**EXTRAIT PRÉSENTÉ:**
########

La Religion des Mahométans

La Religion des Mahométans ( De religione Mohammedica ) est une œuvre du linguiste orientaliste Adrien Reland sur l’islam parue en latin en 1705 et en traduction française en 1721. Elle se caractérise par son souci d’équité dans sa description de la religion adverse, de l’autre religion prosélyte aux frontières de l’Europe, visible dans le ton de la préface, et donne une traduction d’une explication de la foi faite par des auteurs musulmans eux-mêmes.

RELAND Adriaan, La Religion des Mahométans, Illustration du titre, 1721

L’ouvrage s’inscrit dans le débat entre l’érudition catholique et protestante, visant à justifier sa propre religion au regard de l’islam, et à accuser la religion adverse d’être en collusion avec l’islam. La préface balance ainsi entre la dénégation de l’accusation de propagande protestante pro-musulmane et l’accusation de mauvaise foi et d’ignorance des populations catholiques, trop promptes à juger les protestants comme ils jugent les musulmans, par la caricature et le parti-pris. De cet enchevêtrement de motifs émerge cependant la volonté directrice d’une étude neutre de l’islam.

Cet aspect est renforcé par la méthode adoptée : reprise intégrale de textes authentiques de justification de l’islam et intérêt pour les questions sur la langue arabe dans l’appareil de notes, tandis que la traduction du Coran de Marracci joint à une traduction fidèle du texte arabe des notes sous forme de réfutation). La personnalité de l’auteur joue : Adrien Reland est un philologue qui ne connaît l’islam qu’à travers les manuscrits et livres lus.

L’œuvre acquiert une grande popularité dans le monde savant européen, et connaît des traductions en plusieurs langues en Europe dans les années 1710 et 1720. C'est en France l'œuvre la plus marquante sur l’islamologie au XVIIIe siècle[1].

Résumé de l’œuvre

L’édition de 1705 est augmentée dans la seconde édition de 1717. La préface est accompagnée d’un épître à Pierre Reland, le frère de l’auteur, sur la nécessité d’une peinture de l’islam tel qu’il est.

########

**DONNÉES BRUTES:**
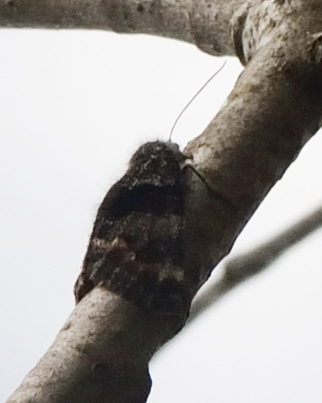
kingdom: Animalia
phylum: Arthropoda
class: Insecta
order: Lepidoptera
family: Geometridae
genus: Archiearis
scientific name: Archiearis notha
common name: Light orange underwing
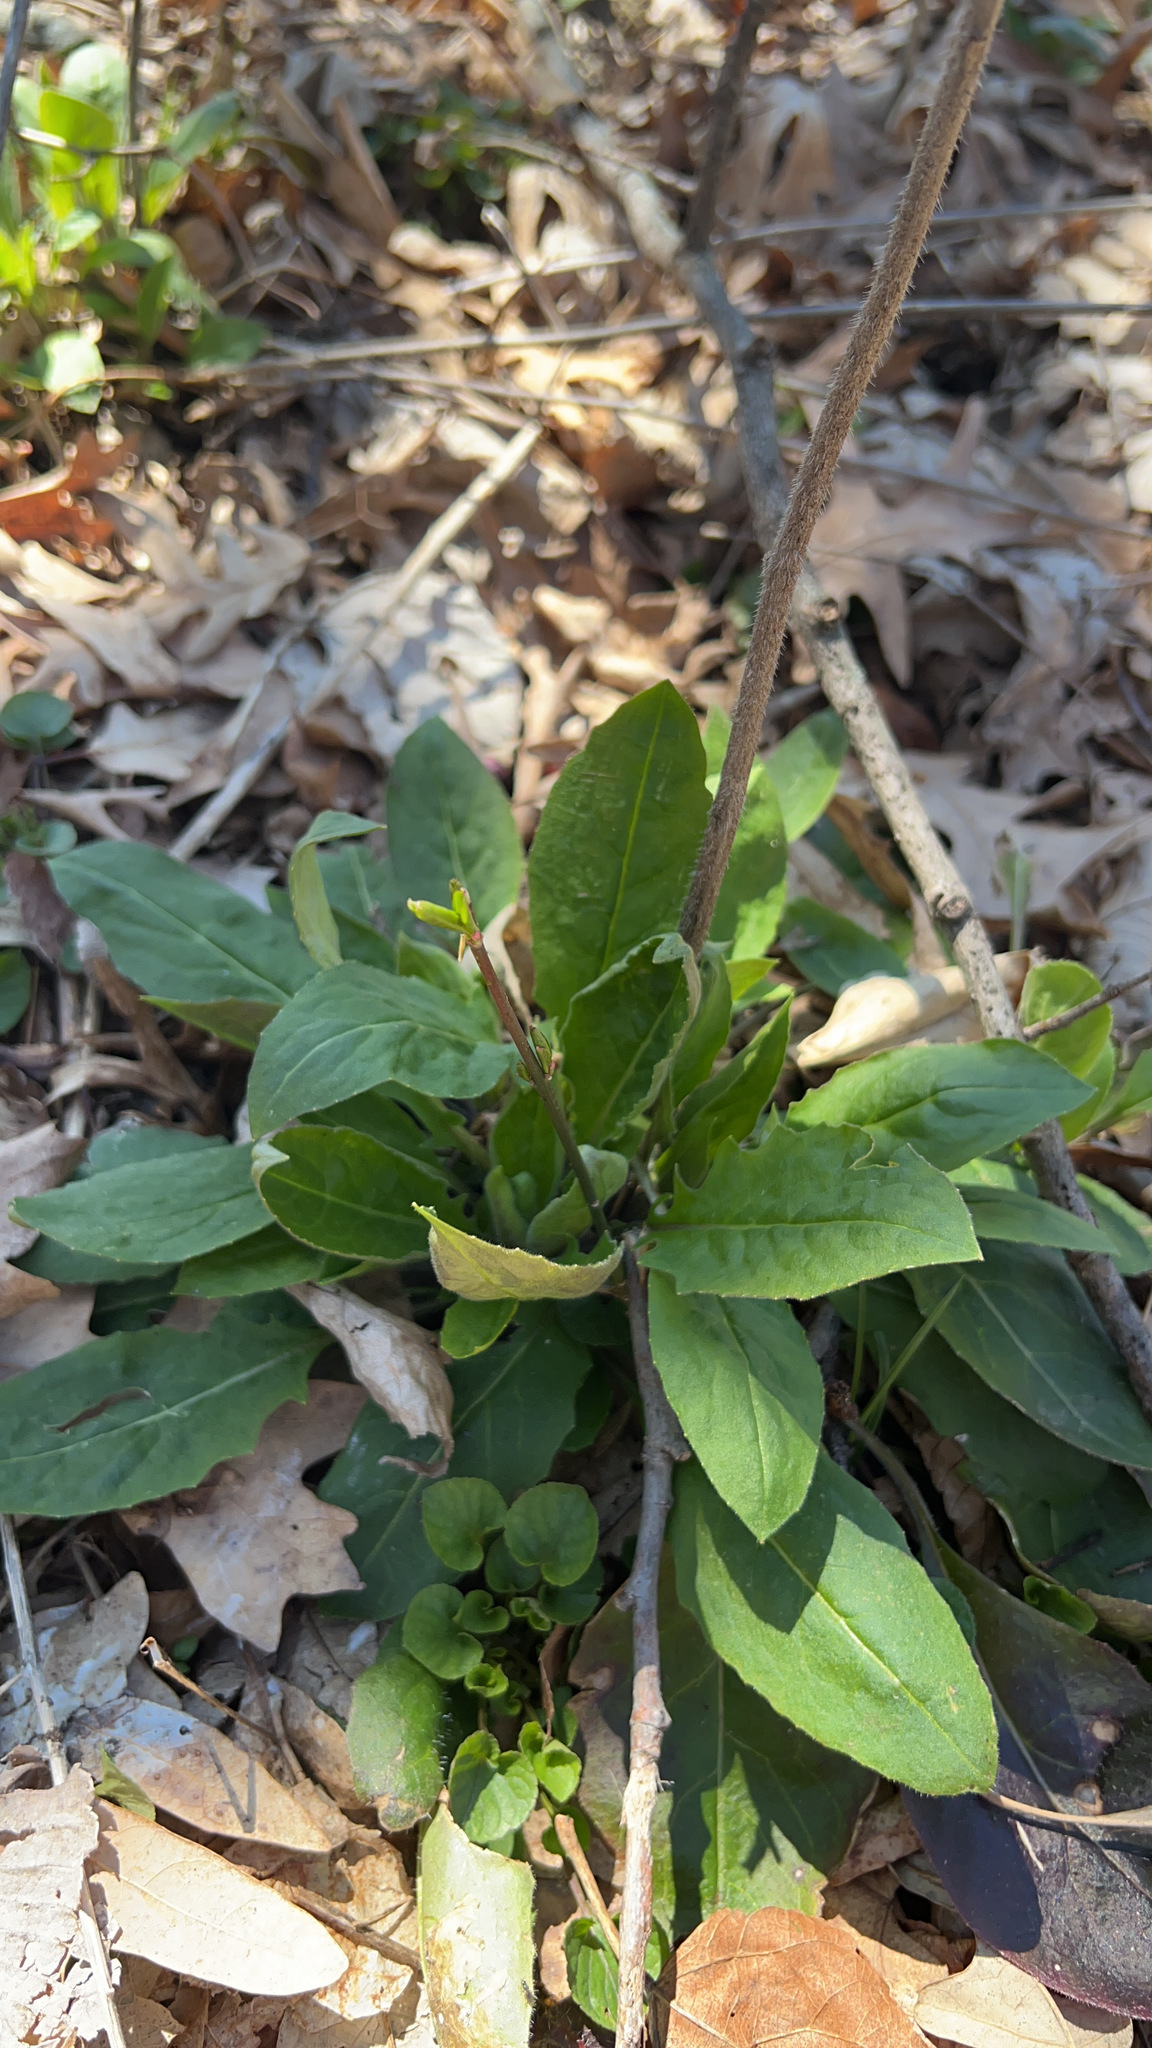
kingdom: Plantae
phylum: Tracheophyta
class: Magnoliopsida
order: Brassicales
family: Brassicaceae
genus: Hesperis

########

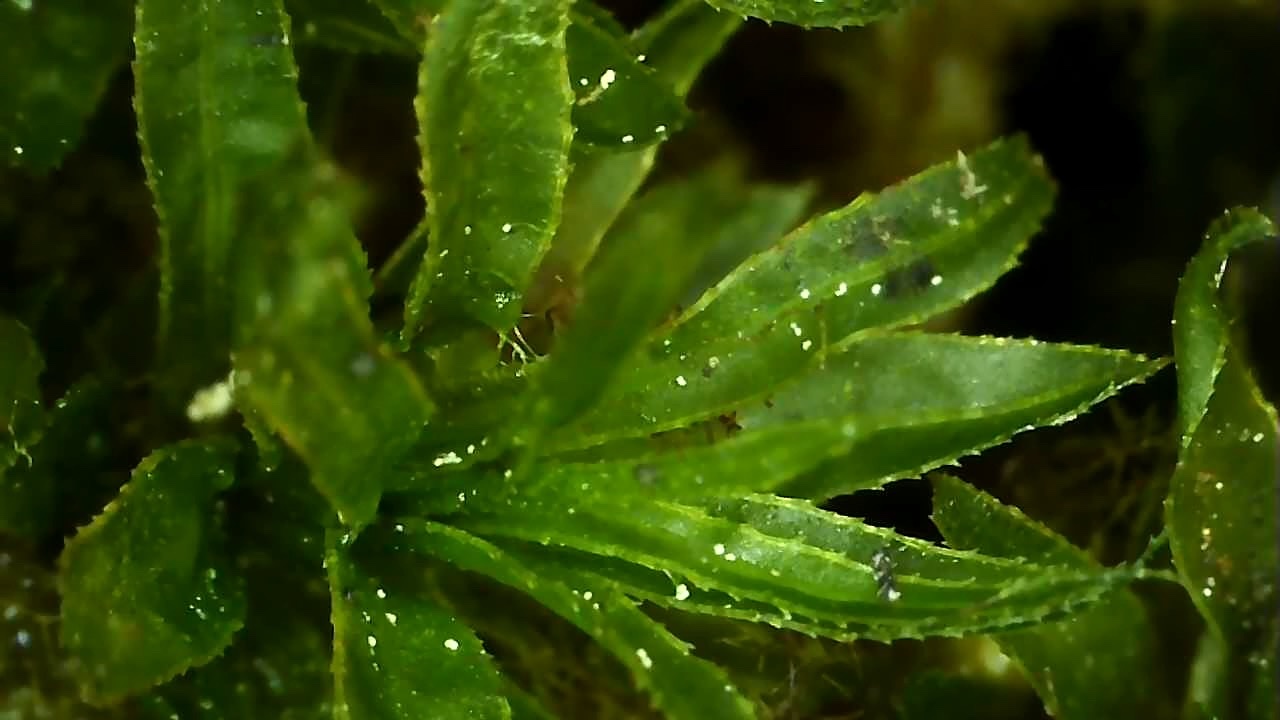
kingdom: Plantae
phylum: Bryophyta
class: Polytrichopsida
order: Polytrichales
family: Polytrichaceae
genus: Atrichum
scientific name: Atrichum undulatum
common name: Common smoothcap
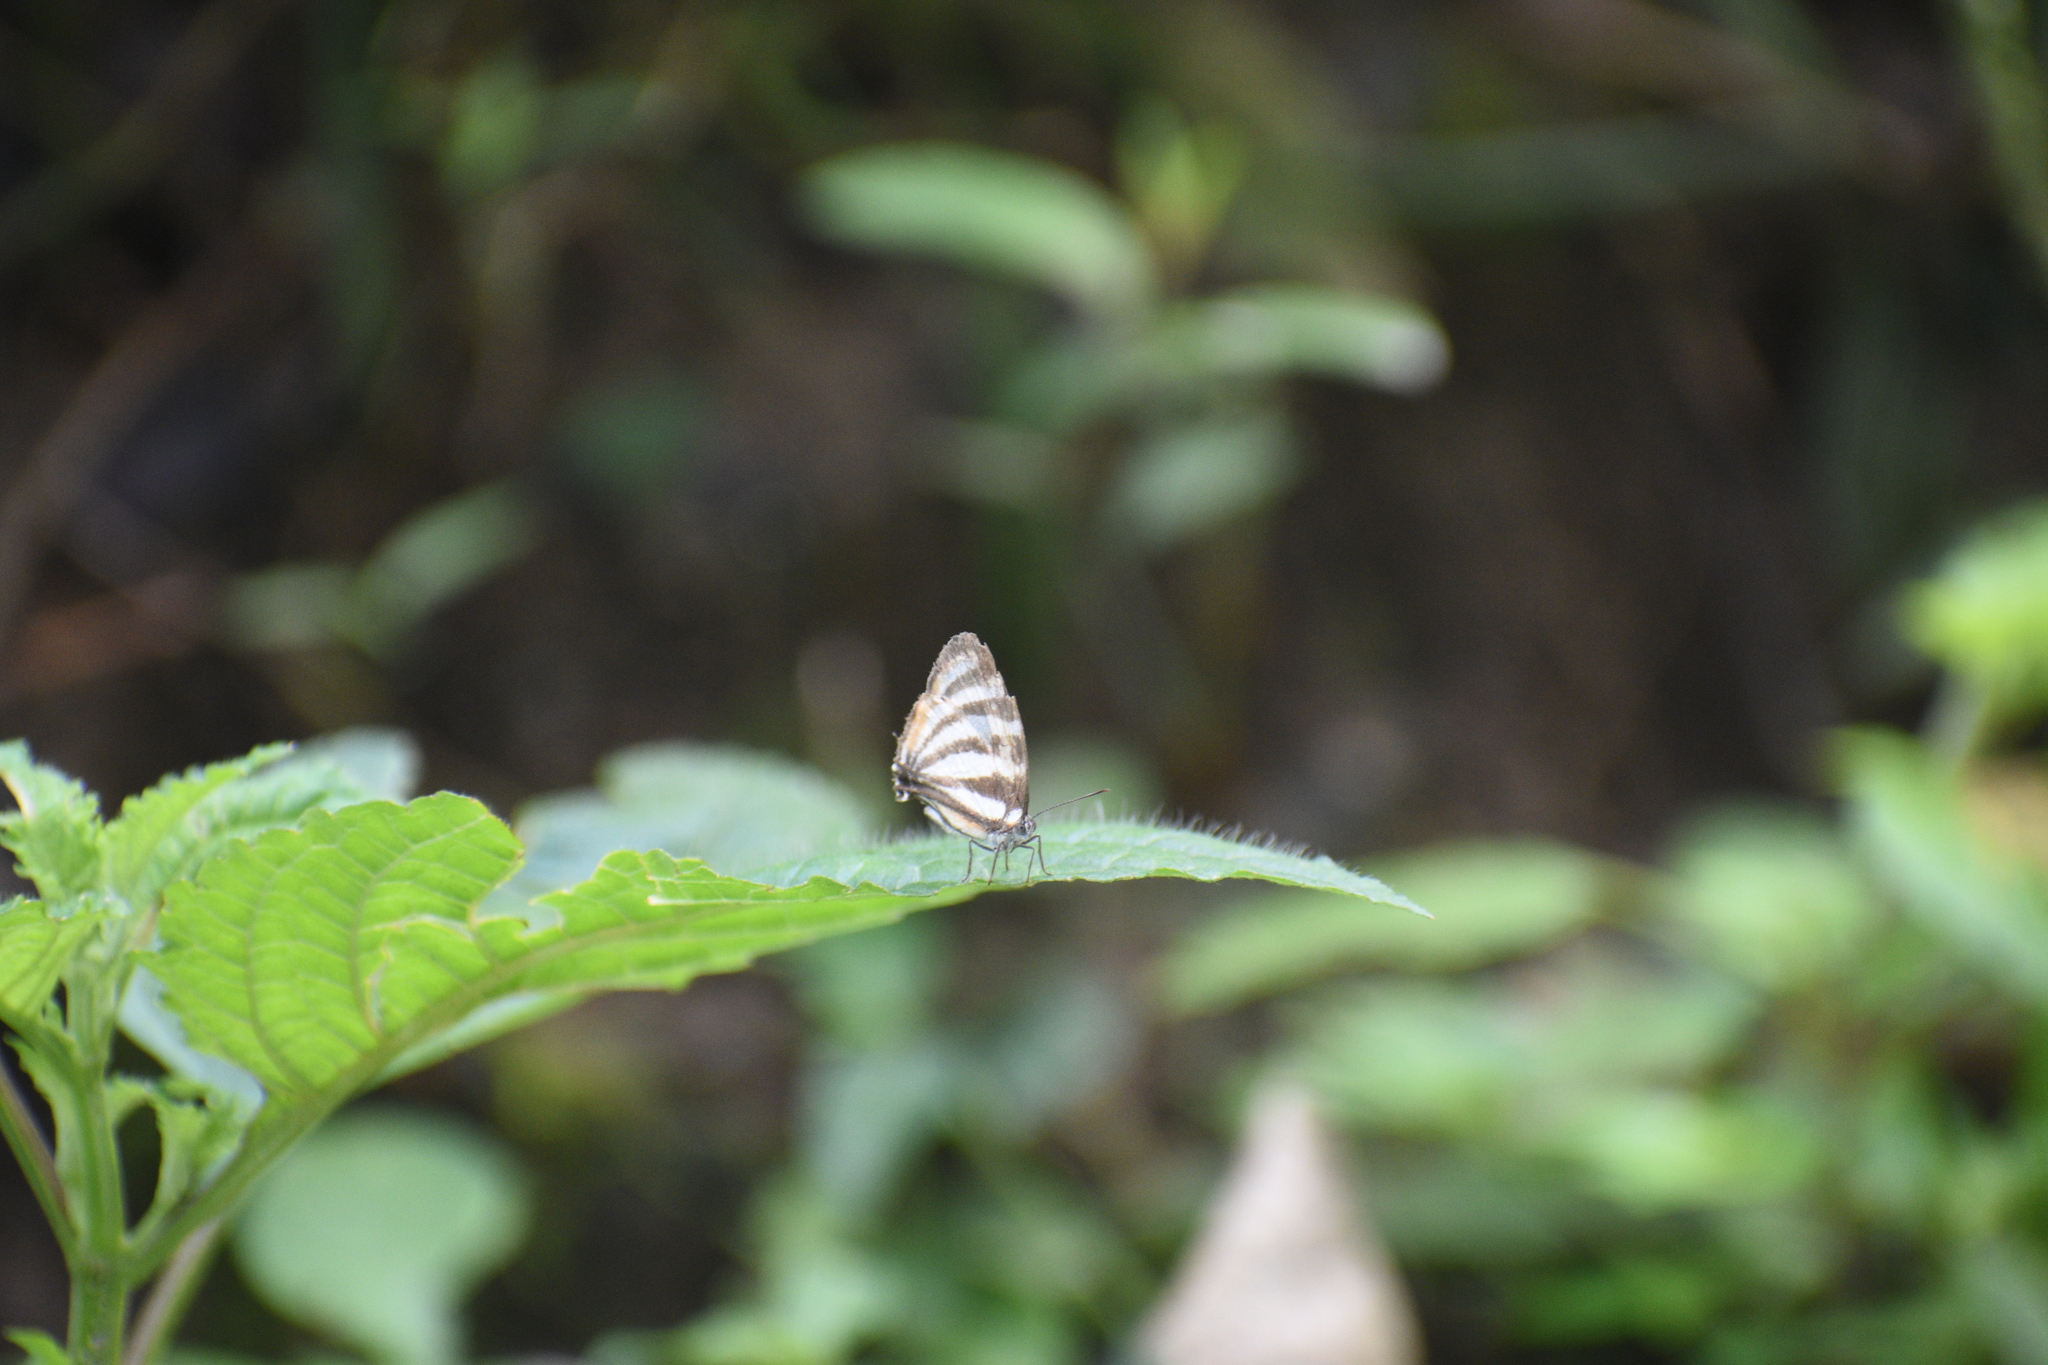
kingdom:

########

**CONSIGNE ÉCRITE 1:** Recopiez fidèlement le texte sur La Religion des Mahométans, de « L’œuvre acquiert une » à « l’islamologie au XVIIIe siècle[1]. ».
**CONSIGNE ÉCRITE 2:** Poursuivez le texte sur La Religion des Mahométans à partir de sa dernière phrase.

**RÉPONSE FINALE 1:**
L’œuvre acquiert une grande popularité dans le monde savant européen, et connaît des traductions en plusieurs langues en Europe dans les années 1710 et 1720. C'est en France l'œuvre la plus marquante sur l’islamologie au XVIIIe siècle[1].

**RÉPONSE FINALE 2:**
Préface de l’auteur

Adriaan Reland

« C’est le sort de toutes les Religions […] d’avoir été mal comprises d’abord, & ensuite maltraitées, par leurs adversaires, avec beaucoup de passion et d’iniquité »[2] : les Juifs, puis les Chrétiens vus par les auteurs romains (Tacite, Plutarque etc), puis les Protestants vus par les Catholiques. Les Protestants ont été accusés de « mahométisme » sur la question de la prédestination, sur l’absence d’images religieuses et d’autres. On pourrait retourner l’accusation de mahométisme contre les Catholiques : prières pour les morts, intercession des anges, visite des Sépulcres, pèlerinage dans les églises, jeûnes réglés, mérite des œuvres[3]. Ce livre n’est donc pas une apologie protestante de l’islam : l’auteur s’en déclare l’adversaire, mais écrit une œuvre non-polémique, au nom de ce traitement impartial des religions différentes.

Contre les réfutations simplistes aux arguments qui portent à faux et qui empêchent un discours neuf (Hoornebeek, Somme des Controverses ; Jean-André Maure, Confusion de la Secte Mahometane; Forbesius, Institutions théologiques; Omius, Turcisme mis en évidence; Du Ryer, Alcoran ; Robert de Retz, Alcoran), l’étude de l’islam s’impose pour de multiples raisons :

  • géopolitique : le monde « arabe » est en contact direct avec l’Europe centrale, et avec les colonies européennes.
  • philologie sacrée : l’arabe a des racines proches de l’hébreu ; il permet donc de mieux comprendre l’Ancien Testament.
  • étude humaniste des grandes civilisations [4],[5] : elle permettra de sortir (nous et eux) des Ténèbres. La littérature en arabe, notamment religieuse n’est pas ridicule, au moins parce que « Le bon sens est de tous les Païs & de tous les Climats » (pCXXV).
  • théologie, dogmatique et morale : l’islam est une religion plus « plausible » et conforme à la Raison (« une Raison corrompue & Ennemie des mystères »), et les préceptes de sa morale sont plus simples. Il ne faut donc pas réduire cette religion à une fable. Sur ce point et le suivant, Reland reconnaît sa dette envers Marracci.
  • apologétique : une bonne connaissance du contenu de la religion permettra une conversion subtile et donc efficace des musulmans, en n’insistant pas sur des défauts non avérés (idolâtrie, culte des démons etc), mais sur la « raison naturelle » des musulmans, qui, d’accord sur la nécessité d’une révélation, approuveront la supériorité de la révélation chrétienne.

Confession de foi des Mahométans

Sourate Al Fatihah, proclamant Dieu miséricordieux, maître du jugement dernier, et guide du droit chemin, manuscrit mamelouk du XIV-XVe s.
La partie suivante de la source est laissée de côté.